--- Enunciado ---
No artigo sobre o general Rocha Paiva, reescreva o trecho entre "Ao contrário do" e "brasileira, o Exército.", inclusive, trocando "ingênuos" por "desavisados".

═══ Texto ═══

A “blitzkrieg” golpista do general Rocha Paiva na tela da Globonews

Por Pedro Estevam da Rocha Pomar, no Opera Mundi

Ao contrário do que supunham os ingênuos, não é o apregoado “profissionalismo”, mas sim a vocação intervencionista — praticada desde o final do século 19, escamoteada às vezes, mas jamais abandonada — que vem dando o tom da atuação recente da principal força armada brasileira, o Exército.

Por recente, entenda-se desde o primeiro mandato do presidente Lula, iniciado em 2003, mas em especial a partir da criação da Comissão Nacional da Verdade (CNV) em 2011 e, ganhando contornos mais ostensivos, desde 2015.

No afã de intervir na conjuntura, generais da ativa em importantes postos de comando misturam-se com generais da reserva de maior ou menor prestígio para tecer diagnósticos, vocalizar ameaças e ditar regras à sociedade civil, como nos “bons tempos” da Ditadura Militar (1964-1985).

Os protagonistas mais notórios desse intervencionismo fardado são o comandante do Exército, general Villas Boas, e o recém-reformado general Antonio Mourão, ungido candidato a vice-presidente na chapa neofascista de Jair Bolsonaro depois que outro expoente do grupo, o general Augusto Heleno, ex-comandante das tropas brasileiras no Haiti, viu-se impedido de assumir esse “posto”.

Pois foram novas declarações de Villas Boas e Mourão — o primeiro buscando deslegitimar a eventual eleição do candidato do PT; o segundo ameaçando um “autogolpe” e uma reforma por decreto da Constituição caso Bolsonaro seja vitorioso — que serviram de pretexto para que assumisse o palco outro general reformado, o ex-comandante da Escola de Comando e Estado-Maior do Exército (ECEME) Luiz Eduardo Rocha Paiva, escalado pelo programa Painel Globonews de 15 de setembro como um dos participantes de um debate sobre militares, democracia e eleições.

Os outros debatedores convidados foram José Carlos Dias, ex-ministro da Justiça e ex-membro da CNV, e o professor Wanderley Messias (USP), apresentado como “especialista em segurança e defesa”, os quais, logo se veria, figurariam como coadjuvantes de Rocha Paiva.

Âncora do Painel Globonews, a jornalista Renata Lo Prete abriu o programa lembrando que a presente campanha eleitoral “deu um peso inédito aos militares desde a redemocratização”, e resumiu a situação com alguns eufemismos: “O líder das pesquisas é um capitão reformado.

Enquanto ele se recupera de um atentado, o vice na chapa, general da reserva, causa impacto com declarações sobre a hipótese de autogolpe e em defesa de uma Constituição feita à margem do Congresso.

═══ Os dados ═══

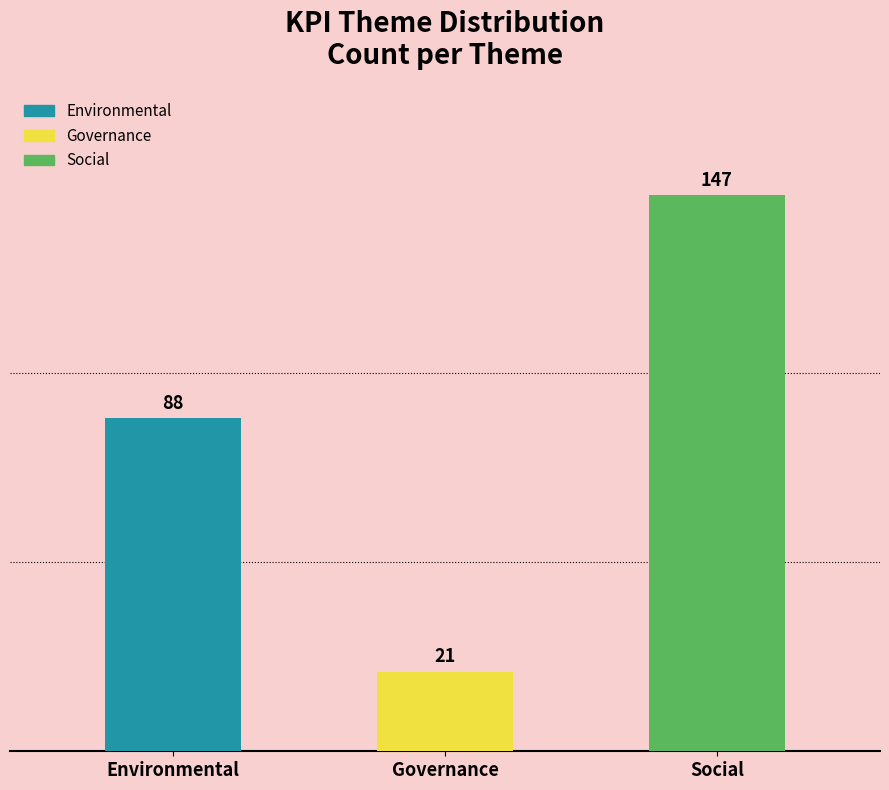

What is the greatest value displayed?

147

═══
═══ Os dados ═══

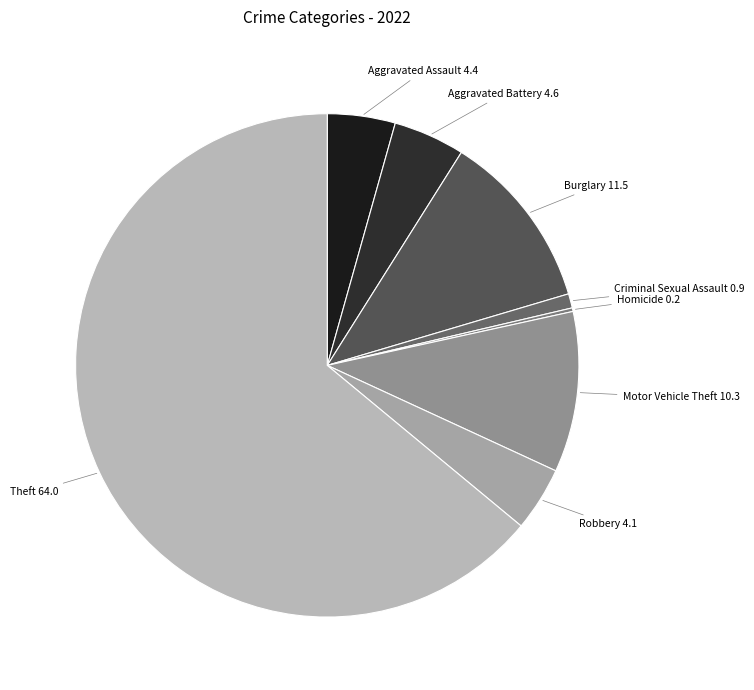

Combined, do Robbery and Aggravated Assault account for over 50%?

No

═══

--- Resolução ---
Ao contrário do que supunham os desavisados, não é o apregoado “profissionalismo”, mas sim a vocação intervencionista — praticada desde o final do século 19, escamoteada às vezes, mas jamais abandonada — que vem dando o tom da atuação recente da principal força armada brasileira, o Exército.